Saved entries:
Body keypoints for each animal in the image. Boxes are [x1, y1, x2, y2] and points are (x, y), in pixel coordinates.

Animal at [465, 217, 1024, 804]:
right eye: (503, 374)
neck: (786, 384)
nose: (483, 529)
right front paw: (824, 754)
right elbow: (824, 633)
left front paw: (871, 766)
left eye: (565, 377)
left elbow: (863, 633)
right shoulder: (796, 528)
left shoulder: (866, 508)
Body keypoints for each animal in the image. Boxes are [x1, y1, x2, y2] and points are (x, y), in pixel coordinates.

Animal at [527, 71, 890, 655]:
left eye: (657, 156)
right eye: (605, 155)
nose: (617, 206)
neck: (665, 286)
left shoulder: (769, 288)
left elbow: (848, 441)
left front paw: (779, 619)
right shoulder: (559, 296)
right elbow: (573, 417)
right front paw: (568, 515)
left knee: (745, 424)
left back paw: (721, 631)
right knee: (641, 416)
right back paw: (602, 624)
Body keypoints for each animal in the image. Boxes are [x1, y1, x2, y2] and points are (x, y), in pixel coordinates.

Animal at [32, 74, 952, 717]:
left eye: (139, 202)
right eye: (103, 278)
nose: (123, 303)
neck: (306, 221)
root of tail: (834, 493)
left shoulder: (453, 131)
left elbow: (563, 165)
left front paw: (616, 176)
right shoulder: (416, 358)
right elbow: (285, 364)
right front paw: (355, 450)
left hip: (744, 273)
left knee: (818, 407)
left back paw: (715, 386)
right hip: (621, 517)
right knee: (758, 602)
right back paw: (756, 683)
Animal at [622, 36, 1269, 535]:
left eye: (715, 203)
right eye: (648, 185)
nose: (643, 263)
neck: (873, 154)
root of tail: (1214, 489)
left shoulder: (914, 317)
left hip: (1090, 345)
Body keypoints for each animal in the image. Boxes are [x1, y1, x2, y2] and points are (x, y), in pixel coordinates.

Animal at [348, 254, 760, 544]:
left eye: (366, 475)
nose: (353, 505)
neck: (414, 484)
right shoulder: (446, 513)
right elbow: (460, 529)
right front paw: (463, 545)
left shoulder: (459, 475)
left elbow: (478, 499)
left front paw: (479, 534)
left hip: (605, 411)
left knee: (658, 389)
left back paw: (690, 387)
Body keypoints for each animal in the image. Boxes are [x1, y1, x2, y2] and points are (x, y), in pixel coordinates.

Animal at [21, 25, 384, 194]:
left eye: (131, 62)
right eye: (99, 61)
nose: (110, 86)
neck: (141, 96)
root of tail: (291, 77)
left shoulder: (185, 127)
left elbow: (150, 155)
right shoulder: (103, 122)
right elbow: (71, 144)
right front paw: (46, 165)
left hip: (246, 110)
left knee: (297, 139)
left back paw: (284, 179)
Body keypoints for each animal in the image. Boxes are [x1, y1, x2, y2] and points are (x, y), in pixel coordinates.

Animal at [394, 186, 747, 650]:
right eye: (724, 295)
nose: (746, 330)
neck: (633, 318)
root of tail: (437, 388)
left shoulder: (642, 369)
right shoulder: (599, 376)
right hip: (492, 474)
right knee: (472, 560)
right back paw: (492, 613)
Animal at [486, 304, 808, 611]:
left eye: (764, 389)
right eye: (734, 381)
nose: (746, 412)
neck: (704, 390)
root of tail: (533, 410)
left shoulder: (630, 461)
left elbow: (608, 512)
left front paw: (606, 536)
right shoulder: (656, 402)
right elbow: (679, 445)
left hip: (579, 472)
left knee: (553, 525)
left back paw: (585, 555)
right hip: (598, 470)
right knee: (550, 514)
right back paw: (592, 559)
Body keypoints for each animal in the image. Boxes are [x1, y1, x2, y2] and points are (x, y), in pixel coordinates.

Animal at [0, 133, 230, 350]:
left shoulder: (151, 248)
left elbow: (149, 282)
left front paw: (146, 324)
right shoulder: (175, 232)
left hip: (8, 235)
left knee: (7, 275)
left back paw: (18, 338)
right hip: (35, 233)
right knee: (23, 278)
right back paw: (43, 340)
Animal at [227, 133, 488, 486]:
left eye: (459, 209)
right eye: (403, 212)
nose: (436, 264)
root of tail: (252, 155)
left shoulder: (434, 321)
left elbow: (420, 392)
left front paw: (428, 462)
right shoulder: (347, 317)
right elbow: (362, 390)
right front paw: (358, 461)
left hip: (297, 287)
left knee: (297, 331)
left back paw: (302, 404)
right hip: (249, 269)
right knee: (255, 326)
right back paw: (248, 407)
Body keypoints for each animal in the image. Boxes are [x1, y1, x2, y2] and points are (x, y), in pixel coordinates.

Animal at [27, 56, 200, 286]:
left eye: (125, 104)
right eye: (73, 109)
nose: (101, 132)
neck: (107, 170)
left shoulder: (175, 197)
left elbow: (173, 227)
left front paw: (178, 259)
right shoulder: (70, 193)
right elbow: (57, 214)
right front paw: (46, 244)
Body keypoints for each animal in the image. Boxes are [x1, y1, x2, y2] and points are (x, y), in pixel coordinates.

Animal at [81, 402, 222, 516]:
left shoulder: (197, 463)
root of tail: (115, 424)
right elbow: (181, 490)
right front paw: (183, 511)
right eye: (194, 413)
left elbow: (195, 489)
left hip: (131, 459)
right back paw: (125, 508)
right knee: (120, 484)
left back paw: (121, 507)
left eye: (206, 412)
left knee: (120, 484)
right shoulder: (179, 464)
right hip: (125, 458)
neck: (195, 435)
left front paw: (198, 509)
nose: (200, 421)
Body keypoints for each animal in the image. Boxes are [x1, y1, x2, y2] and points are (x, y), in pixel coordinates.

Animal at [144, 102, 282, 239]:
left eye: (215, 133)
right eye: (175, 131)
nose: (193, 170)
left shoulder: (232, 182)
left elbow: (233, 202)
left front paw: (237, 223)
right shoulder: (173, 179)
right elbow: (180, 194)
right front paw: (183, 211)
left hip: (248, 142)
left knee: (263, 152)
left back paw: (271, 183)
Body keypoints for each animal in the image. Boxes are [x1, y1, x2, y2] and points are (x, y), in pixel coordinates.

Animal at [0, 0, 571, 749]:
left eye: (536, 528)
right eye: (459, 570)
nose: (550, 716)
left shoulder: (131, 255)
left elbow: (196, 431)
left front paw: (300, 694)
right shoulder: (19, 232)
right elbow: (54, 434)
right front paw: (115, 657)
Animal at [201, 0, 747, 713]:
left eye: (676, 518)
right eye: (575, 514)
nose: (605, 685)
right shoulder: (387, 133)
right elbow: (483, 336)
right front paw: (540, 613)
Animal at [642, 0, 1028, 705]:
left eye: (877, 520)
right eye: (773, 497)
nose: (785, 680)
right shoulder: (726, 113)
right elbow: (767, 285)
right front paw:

Exercise brief: A verbatim copy of every record is what you should return.

Result below:
Body keypoints for each animal in the image. Boxes are [x1, y1, x2, y2] and points are (x, y), in pixel coordinates.

Animal at [465, 217, 1024, 804]:
right eye: (503, 374)
neck: (786, 384)
nose: (483, 529)
right front paw: (824, 754)
right elbow: (824, 633)
left front paw: (871, 766)
left eye: (565, 377)
left elbow: (863, 633)
right shoulder: (796, 528)
left shoulder: (866, 508)
Body keypoints for each animal in the image. Boxes are [x1, y1, x2, y2] and points are (x, y), in pixel coordinates.

Animal at [527, 71, 890, 655]:
left eye: (657, 156)
right eye: (605, 155)
nose: (617, 206)
neck: (665, 286)
left shoulder: (769, 288)
left elbow: (848, 441)
left front paw: (779, 619)
right shoulder: (559, 296)
right elbow: (573, 417)
right front paw: (568, 515)
left knee: (745, 424)
left back paw: (721, 631)
right knee: (641, 416)
right back paw: (602, 624)
Body keypoints for each animal in the image. Boxes are [x1, y1, x2, y2] and points are (x, y), in pixel coordinates.

Animal at [32, 74, 952, 717]:
left eye: (139, 202)
right eye: (103, 278)
nose: (123, 303)
neck: (306, 221)
root of tail: (834, 493)
left shoulder: (453, 131)
left elbow: (563, 165)
left front paw: (616, 176)
right shoulder: (416, 358)
right elbow: (285, 364)
right front paw: (355, 450)
left hip: (744, 273)
left knee: (818, 407)
left back paw: (715, 386)
right hip: (621, 517)
right knee: (758, 602)
right back paw: (756, 683)
Animal at [622, 36, 1269, 535]:
left eye: (715, 203)
right eye: (648, 185)
nose: (643, 263)
neck: (873, 154)
root of tail: (1214, 489)
left shoulder: (914, 317)
left hip: (1090, 345)
Body keypoints for each animal in the image. Boxes are [x1, y1, x2, y2] and points are (x, y), in pixel coordinates.

Animal at [348, 254, 760, 544]:
left eye: (366, 475)
nose: (353, 505)
neck: (414, 484)
right shoulder: (446, 513)
right elbow: (460, 529)
right front paw: (463, 545)
left shoulder: (459, 475)
left elbow: (478, 499)
left front paw: (479, 534)
left hip: (605, 411)
left knee: (658, 389)
left back paw: (690, 387)
Body keypoints for each animal in the image. Boxes are [x1, y1, x2, y2] and points are (x, y), in pixel coordinates.

Animal at [21, 25, 384, 194]:
left eye: (131, 62)
right eye: (99, 61)
nose: (110, 86)
neck: (141, 96)
root of tail: (291, 77)
left shoulder: (185, 127)
left elbow: (150, 155)
right shoulder: (103, 122)
right elbow: (71, 144)
right front paw: (46, 165)
left hip: (246, 110)
left knee: (297, 139)
left back paw: (284, 179)
Body keypoints for each animal in the image. Boxes are [x1, y1, x2, y2] and points are (x, y), in pixel coordinates.

Animal at [394, 186, 747, 650]:
right eye: (724, 295)
nose: (746, 330)
neck: (633, 318)
root of tail: (437, 388)
left shoulder: (642, 369)
right shoulder: (599, 376)
right hip: (492, 474)
right knee: (472, 560)
right back paw: (492, 613)
Animal at [486, 304, 808, 611]:
left eye: (764, 389)
right eye: (734, 381)
nose: (746, 412)
neck: (704, 390)
root of tail: (533, 410)
left shoulder: (630, 461)
left elbow: (608, 512)
left front paw: (606, 536)
right shoulder: (656, 402)
right elbow: (679, 445)
left hip: (579, 472)
left knee: (553, 525)
left back paw: (585, 555)
right hip: (598, 470)
right knee: (550, 514)
right back paw: (592, 559)
Body keypoints for each animal in the image. Boxes are [x1, y1, x2, y2] and points are (x, y), in pixel coordinates.

Animal at [0, 133, 230, 350]:
left shoulder: (151, 248)
left elbow: (149, 282)
left front paw: (146, 324)
right shoulder: (175, 232)
left hip: (8, 235)
left knee: (7, 275)
left back paw: (18, 338)
right hip: (35, 233)
right knee: (23, 278)
right back paw: (43, 340)
Animal at [227, 133, 488, 486]:
left eye: (459, 209)
right eye: (403, 212)
nose: (436, 264)
root of tail: (252, 155)
left shoulder: (434, 321)
left elbow: (420, 392)
left front paw: (428, 462)
right shoulder: (347, 317)
right elbow: (362, 390)
right front paw: (358, 461)
left hip: (297, 287)
left knee: (297, 331)
left back paw: (302, 404)
right hip: (249, 269)
right knee: (255, 326)
right back paw: (248, 407)
Body keypoints for each animal in the image. Boxes are [x1, y1, x2, y2] and points are (x, y), in pixel coordinates.

Animal at [27, 56, 200, 286]:
left eye: (125, 104)
right eye: (73, 109)
nose: (101, 132)
neck: (107, 170)
left shoulder: (175, 197)
left elbow: (173, 227)
left front paw: (178, 259)
right shoulder: (70, 193)
right elbow: (57, 214)
right front paw: (46, 244)
Body keypoints for each animal in the image. Boxes are [x1, y1, x2, y2] and points are (x, y), in pixel coordinates.

Animal at [81, 402, 222, 516]:
left shoulder: (197, 463)
root of tail: (115, 424)
right elbow: (181, 490)
right front paw: (183, 511)
right eye: (194, 413)
left elbow: (195, 489)
left hip: (131, 459)
right back paw: (125, 508)
right knee: (120, 484)
left back paw: (121, 507)
left eye: (206, 412)
left knee: (120, 484)
right shoulder: (179, 464)
right hip: (125, 458)
neck: (195, 435)
left front paw: (198, 509)
nose: (200, 421)
Body keypoints for each animal in the image. Boxes are [x1, y1, x2, y2] and points are (x, y), in pixel coordinates.

Animal at [144, 102, 282, 239]:
left eye: (215, 133)
right eye: (175, 131)
nose: (193, 170)
left shoulder: (232, 182)
left elbow: (233, 202)
left front paw: (237, 223)
right shoulder: (173, 179)
right elbow: (180, 194)
right front paw: (183, 211)
left hip: (248, 142)
left knee: (263, 152)
left back paw: (271, 183)
Body keypoints for each animal in the image. Boxes are [x1, y1, x2, y2] and points are (x, y), in pixel coordinates.

Animal at [0, 0, 571, 749]:
left eye: (536, 528)
right eye: (459, 570)
nose: (550, 716)
left shoulder: (131, 255)
left elbow: (196, 431)
left front paw: (300, 694)
right shoulder: (19, 232)
right elbow: (54, 434)
right front paw: (115, 657)
Animal at [201, 0, 747, 713]:
left eye: (676, 518)
right eye: (575, 514)
nose: (605, 685)
right shoulder: (387, 133)
right elbow: (483, 336)
right front paw: (540, 613)
Animal at [642, 0, 1028, 705]:
left eye: (877, 520)
right eye: (773, 497)
nose: (785, 680)
right shoulder: (726, 113)
right elbow: (767, 285)
right front paw:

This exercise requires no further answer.